[Start of Attachment]
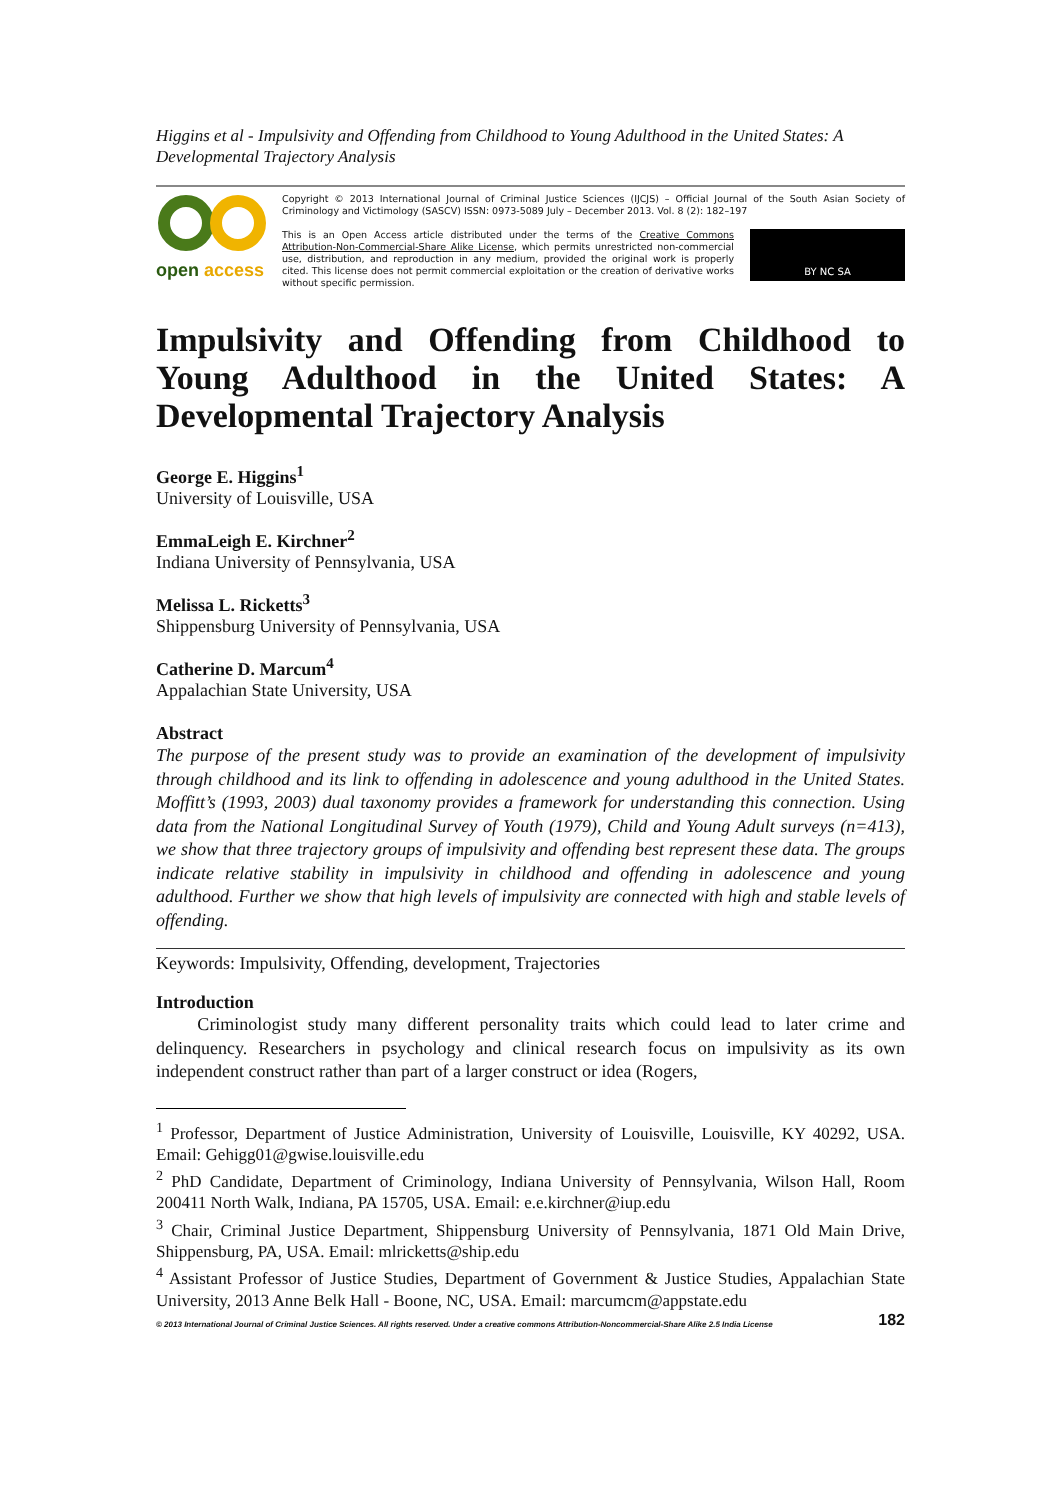Higgins et al - Impulsivity and Offending from Childhood to Young Adulthood in the United States: A Developmental Trajectory Analysis
open access
Copyright © 2013 International Journal of Criminal Justice Sciences (IJCJS) – Official Journal of the South Asian Society of Criminology and Victimology (SASCV) ISSN: 0973-5089 July – December 2013. Vol. 8 (2): 182–197
BY NC SA
This is an Open Access article distributed under the terms of the Creative Commons Attribution-Non-Commercial-Share Alike License, which permits unrestricted non-commercial use, distribution, and reproduction in any medium, provided the original work is properly cited. This license does not permit commercial exploitation or the creation of derivative works without specific permission.
Impulsivity and Offending from Childhood to Young Adulthood in the United States: A Developmental Trajectory Analysis
George E. Higgins<sup>1</sup>
University of Louisville, USA
EmmaLeigh E. Kirchner<sup>2</sup>
Indiana University of Pennsylvania, USA
Melissa L. Ricketts<sup>3</sup>
Shippensburg University of Pennsylvania, USA
Catherine D. Marcum<sup>4</sup>
Appalachian State University, USA
Abstract
The purpose of the present study was to provide an examination of the development of impulsivity through childhood and its link to offending in adolescence and young adulthood in the United States. Moffitt’s (1993, 2003) dual taxonomy provides a framework for understanding this connection. Using data from the National Longitudinal Survey of Youth (1979), Child and Young Adult surveys (n=413), we show that three trajectory groups of impulsivity and offending best represent these data. The groups indicate relative stability in impulsivity in childhood and offending in adolescence and young adulthood. Further we show that high levels of impulsivity are connected with high and stable levels of offending.
Keywords: Impulsivity, Offending, development, Trajectories
Introduction
Criminologist study many different personality traits which could lead to later crime and delinquency. Researchers in psychology and clinical research focus on impulsivity as its own independent construct rather than part of a larger construct or idea (Rogers,
<sup>1</sup> Professor, Department of Justice Administration, University of Louisville, Louisville, KY 40292, USA. Email: Gehigg01@gwise.louisville.edu
<sup>2</sup> PhD Candidate, Department of Criminology, Indiana University of Pennsylvania, Wilson Hall, Room 200411 North Walk, Indiana, PA 15705, USA. Email: e.e.kirchner@iup.edu
<sup>3</sup> Chair, Criminal Justice Department, Shippensburg University of Pennsylvania, 1871 Old Main Drive, Shippensburg, PA, USA. Email: mlricketts@ship.edu
<sup>4</sup> Assistant Professor of Justice Studies, Department of Government & Justice Studies, Appalachian State University, 2013 Anne Belk Hall - Boone, NC, USA. Email: marcumcm@appstate.edu
© 2013 International Journal of Criminal Justice Sciences. All rights reserved. Under a creative commons Attribution-Noncommercial-Share Alike 2.5 India License 182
[End of Attachment]
**What is needed:** Take the entries above and return only the lines from the one with "The purpose of" to the one with "Introduction", both included, unchanged.

**Solution:**
The purpose of the present study was to provide an examination of the development of impulsivity through childhood and its link to offending in adolescence and young adulthood in the United States. Moffitt’s (1993, 2003) dual taxonomy provides a framework for understanding this connection. Using data from the National Longitudinal Survey of Youth (1979), Child and Young Adult surveys (n=413), we show that three trajectory groups of impulsivity and offending best represent these data. The groups indicate relative stability in impulsivity in childhood and offending in adolescence and young adulthood. Further we show that high levels of impulsivity are connected with high and stable levels of offending.
Keywords: Impulsivity, Offending, development, Trajectories
Introduction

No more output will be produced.